I clearly overreacted and no way I should have sworn and I did apologize for that too.

In retrospect I should have come back inside when he asked

It has been really helpful to get different views and interesting how many people have used words like he was "wronged" etc and ai I think that's where I didn't get it last night as I had felt I made a very minor error hitting the wrong switch which I could understand was annoying (to both of us) but not done with any malicious intent.

Thank you all

OP posts:
OneCalmFish · 20/07/2025 08:13

ConflictedBeagle · 19/07/2025 23:46

I felt he was cruel to watch me apologizing over and over and feeling so bad with no word of comfort over what turned out to be less than 2 minutes of missed time of the fight.

Maybe I am too soft but I always reassure someone who has made a mistake and felt sad that in that moment he seemed not to care that I would have felt horrendous.

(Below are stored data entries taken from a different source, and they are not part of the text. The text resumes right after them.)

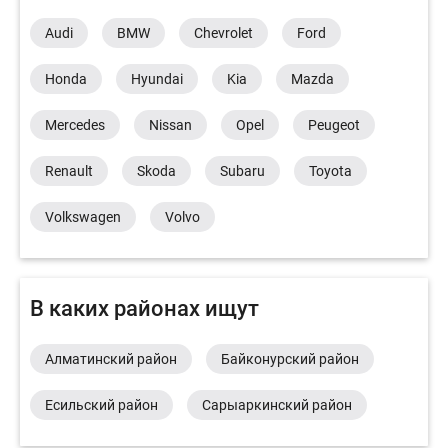
Audi
BMW
Chevrolet
Ford
Honda
Hyundai
Kia
Mazda
Mercedes
Nissan
Opel
Peugeot
Renault
Skoda
Subaru
Toyota
Volkswagen
Volvo
В каких районах ищут
Алматинский район
Байконурский район
Есильский район
Сарыаркинский район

To be fair he said say nothing, in other words if you’ve got nothing nice to say, say nothing. He’s been honest let you know he was pissed without ranting and raving and fixed it. You’ve not even tried and then lost your temper and thrown a tantrum because he’s not responded in the way you’ve wanted. I’d suck it up if I were you

OneCalmFish · 20/07/2025 08:14

Also if he only missed 2 minutes you’ve apologised and stormed off in only 2 minutes

PinkCandles · 20/07/2025 08:23

If someone in my family made a simple mistake and apologised profusely I'd probably express frustration but then very quickly say it was OK. That's how normal families operate. They dont carry on punishing people for mistakes by blanking them/shouting at kids etc

Tontostitis · 20/07/2025 08:31

You made yourself the main character at every stage. You made a mistake he reacted but sorted it all out . You stormed off he came to find you. You refused his peace offering and think he was cruel?. You need to explore what emotions you are feeling in the moment. Probably embarrassment and shame at your blunder. Instead of accepting and allowing these feelings you quickly found an excuse, his reaction, to turn those deeply uncomfortable emotions to righteous anger. A much more comfortable emotion as it put you in the right. You took his peace offering as a validation of your righteous anger and doubled down completely ruining the evening. Instead of recognising that you started, created and compounded this disaster you are still blaming him labelling him cruel thus making yourself the victim once again. This is truly toxic and until you address why righteous anger is your go to you are destined to be unhappy. So is he.

Caerulea · 20/07/2025 08:35

ConflictedBeagle · 20/07/2025 00:46

Oh I did start off with the approach of 'oh bloody hell can't believe I did that sorry! 'and didn't think it would be a big deal, switched back on and said hopefully it comes back on quickly etc but then I was really upset that his reaction was to be really annoyed and tell me it wasn't a quick fix etc. and then I apologized properly as it seemed he would miss a lot of it and had been looking forward to it.

As it happened, only took a couple of minutes which is when he came to ask me to come back.

Ahhh! OK, then yes I think he was being overly grumpy & a bit of a dick for sure & then you (with kindness!) over-reacted by missing the boxing. So now I can vote YANBU

DaisyChain505 · 20/07/2025 08:50

You both sound emotionally immature and like a pair of teens.